With this approach the last example becomes:

<VTextFieldWithValidation rules="required|confirmed:confirm" v-model="password" />

<VTextFieldWithValidation vid="confirm" rules="required" v-model="password" />

WARNING

This approach has some cons, for example if the wrapped component accepts props that have the same name as the ValidationProvider component. while it will receive these props, they may be of different types, which could lead to serious issues. The problem with HOCs are that you need to be aware of the underlying component's implementation. This can be problematic when working with 3rd party components.

Wrapping Components Manually

Instead we can wrap the field component with the ValidationProvider in a new component. This is easier and more flexible, and avoids some of the potential problems with Higher-Order components.

Consider this new VTextFieldWithValidation component.

<template>
  <ValidationProvider :rules="rules" v-slot="{ errors }">
    <VTextField v-model="innerValue" :error-messages="errors" />
  </ValidationProvider>
</template>

<script>
import { ValidationProvider } from 'vee-validate';

export default {
  props: {
    rules: [String],
    value: null
  },
  components: {
    ValidationProvider
  },
  data: () => ({
    innerValue: null
  }),
  watch: {
    innerValue (val) {
      this.$emit('input', val);
    }
  }
};
</script>

Ideally you would pass the props you need to either the ValidationProvider or the VTextField being validated, with this approach solves the verbosity problem while preserving the simple scoped slots API. It also allows you to distribute props without the issues of having a conflict, unlike HOC.

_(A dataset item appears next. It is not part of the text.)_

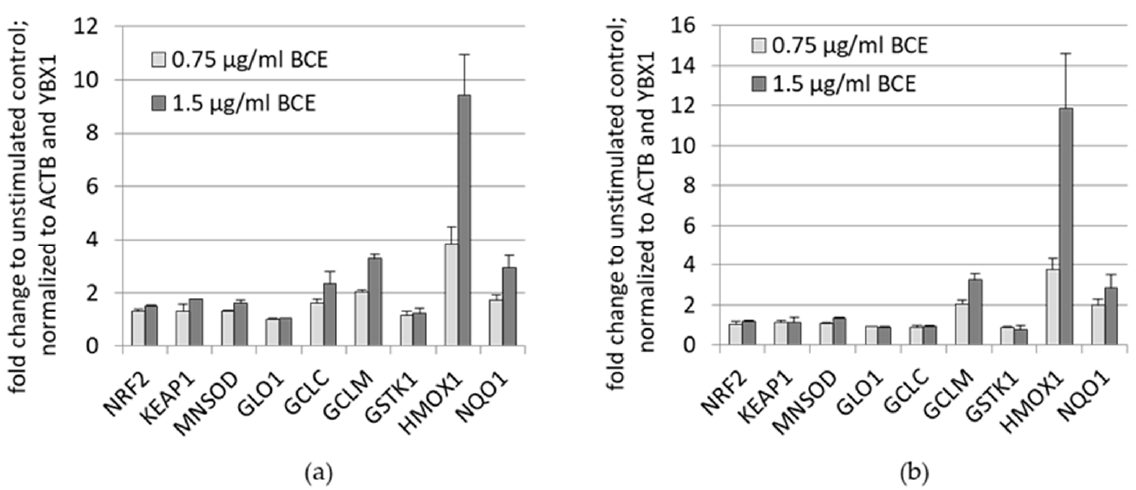
Figure 2. BCE increases antioxidant gene expression in HeLa and EA.hy926 cells. ( a ) HeLa, and ( b ) EA.hy926 cells were incubated with 0.75 µg/mL and 1.5 µg/mL BCE for 24 h. MRNA abundance of the indicated antioxidant genes was measured by quantitative real-time PCR (qRT-PCR) and normalized to reference genes (ACTB, YBX1). Data were analyzed from three independent experiments and depicted as means with standard deviation.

Using either of these approaches is at your preference.

Reference

Below is the reference of the ValidationProvider public API.

Props

All the following props are optional.

Prop Type Default Value Description
rules string undefined The validation rules.
vid string auto increment number Identifier used for target/cross-field based rules.
immediate boolean false If the field should be validated immediately after render (initially).
events string[] ['input'] deprecated: check interaction modes
name string undefined A string that will be used to replace {field} in error messages and for custom error messages.
bails boolean true If true, the validation will stop on the first failing rule.
debounce number 0 Debounces the validation for the specified amount of milliseconds.
tag string span The default tag to render.

Methods

Those are the only methods meant for public usage, other methods that may exist on the ValidationProvider are strictly internal.

Method Args Return Value Description
validate value?: any Promise<ValidationResult> Runs a validation of the current value against the rules defined. If a value is provided, it is used as the current value and validates it.
validateSilent void Promise<ValidationResult> Runs a validation of the current value against the rules defined. does not mutate the validation state.
applyResult ValidationResult void Takes a validation result object and applies it on the current state.
reset void void Resets validation state.

Events

The validation provider does not emit any events at this time.